Durbin said Wave was piloted in Senegal from within the Sendwave ecosystem. Partech invested in Wave in 2018 before spinning it off because “Wave has executed superbly from a proof of concept level,” Tidjane Dème, the firm’s general partner, told Quartz.
In the past, Drew Durbin has been associated with four companies, according to public records. The companies were formed over six years, the most recent being incorporated one year ago in May of 2021. Two of the companies are still active, while the remaining two are now listed as inactive.
The competition woes
As an independent company, Wave aimed to compete against telecom companies like Orange, also a mainstay of mobile money in Francophone West Africa.
Both companies have had at least one commercial disagreement so far: Orange refused to allow Wave to sell Orange airtime to users. The issue has been referred to Senegalese regulators.
While that is resolved, Wave looks set to march on to compete for territory in other telco-dominated mobile money markets. Its intention to launch in Uganda suggests new competition for MTN and Safaricom’s Mpesa – the continent’s flagship mobile money juggernaut.
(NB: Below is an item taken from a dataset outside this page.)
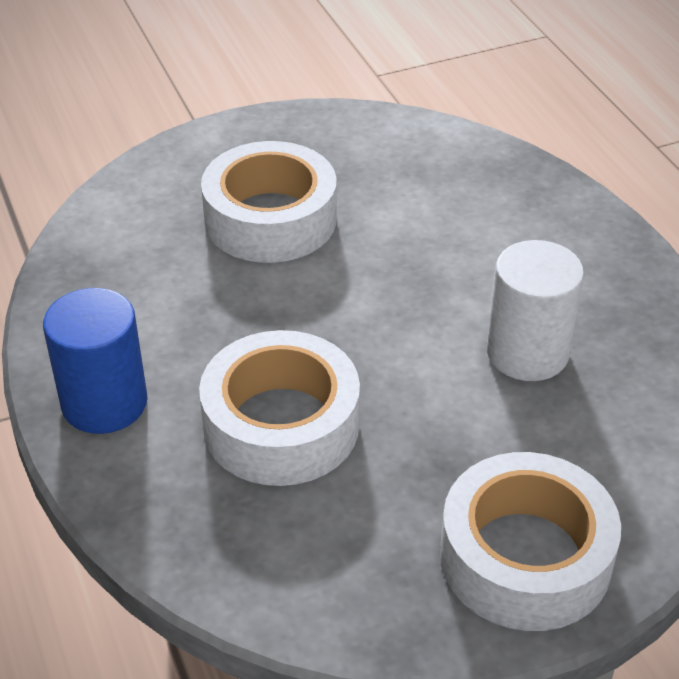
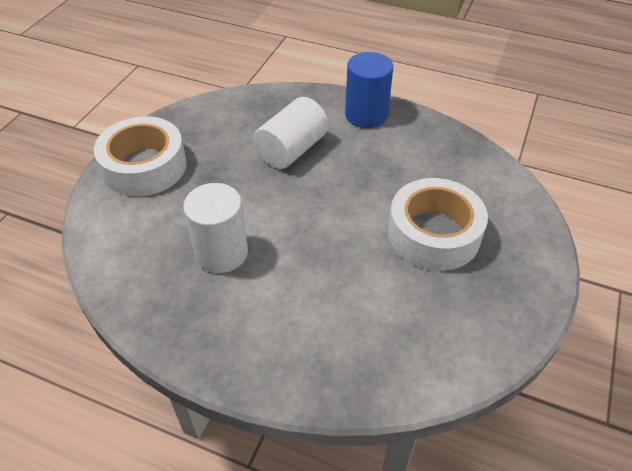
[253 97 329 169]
Becoming one of Africa’s tech unicorns
According to Durbin, when mobile money succeeded in Kenya, it lifted about a million people out of poverty. And yet, over ten years later, most Africans still lack access to affordable ways to save, transfer or borrow the money they need to build businesses or provide for their families.
In 2021, Drew Durbin’s Wave became Africa’s one of Africa’s tech unicorns after a $200-million Series-A funding round. The platform was valued at $1.7 billion.
TechCrunch reported the investment as the largest-ever Series-A funding round raised by an Africa-based startup. The investment was led by top Sequoia Heritage, a subsidiary of the Sequoia brand, Founders Fund, Stripe and Ribbit Capital.